Future Areas Of Opportunity

Battery manufacturers can use the IoT to drive longer-term optimizations, too. Tracking a product’s performance in its end use reveals helpful information about where future iterations can improve. The IoT provides the necessary insight for these upgrades.

Studies have found IoT battery-monitoring technologies can optimize energy storage and distribution for renewable electricity infrastructure. Over time, these devices would reveal trends in how the storage solution performs, including commonalities in situations where it’s failed. Manufacturers can use these insights to redesign their batteries to address similar issues in the future.

Ongoing insights like these are most impactful in emerging markets, such as EVs or medical wearables. Collecting user data through the IoT could let companies generate digital twins of their battery products to streamline the redesign process.
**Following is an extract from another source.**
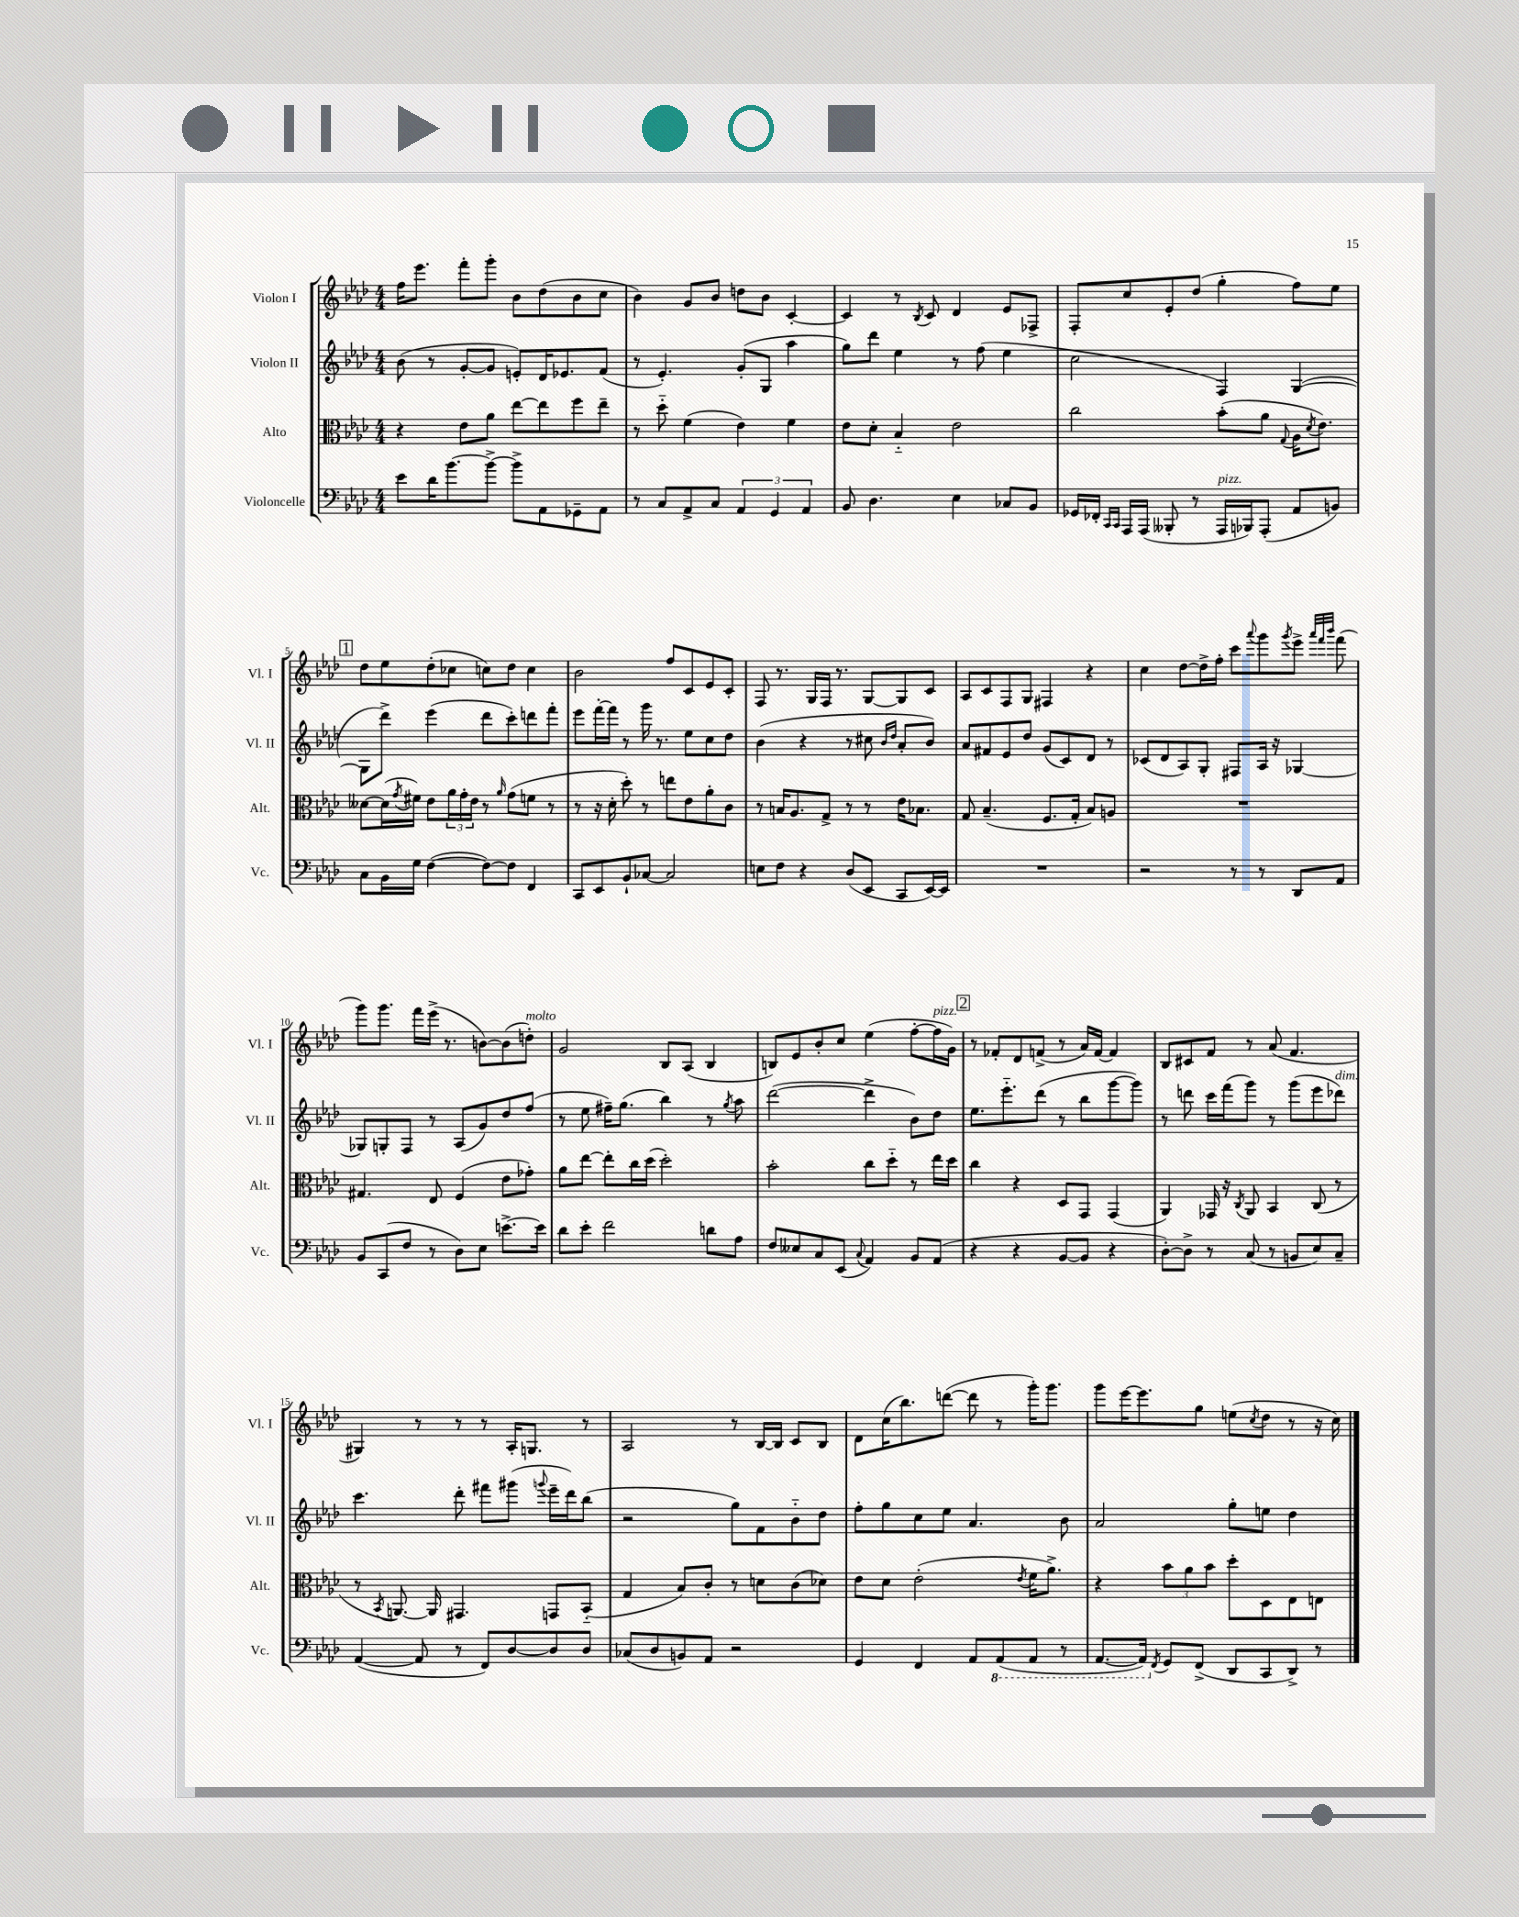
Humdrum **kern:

As a result, the industry would adapt to meet shifting demands with less time and investment.

The IoT Takes Lithium Batteries To New Heights

Lithium titanate-oxide batteries and similar novel energy storage technologies are becoming increasingly crucial amid rising tech adoption. The electronics manufacturing sector must adapt to ensure it can meet these needs now and in the future as it grows. Capitalizing on the IoT is a vital step in that adjustment.

IoT connectivity provides the insight and control organizations need to make batteries faster, with fewer errors, and more safely. These benefits can come from applying smart devices in any part of the supply chain, too. As more of the sector recognizes this potential, lithium-ion batteries will deliver more value.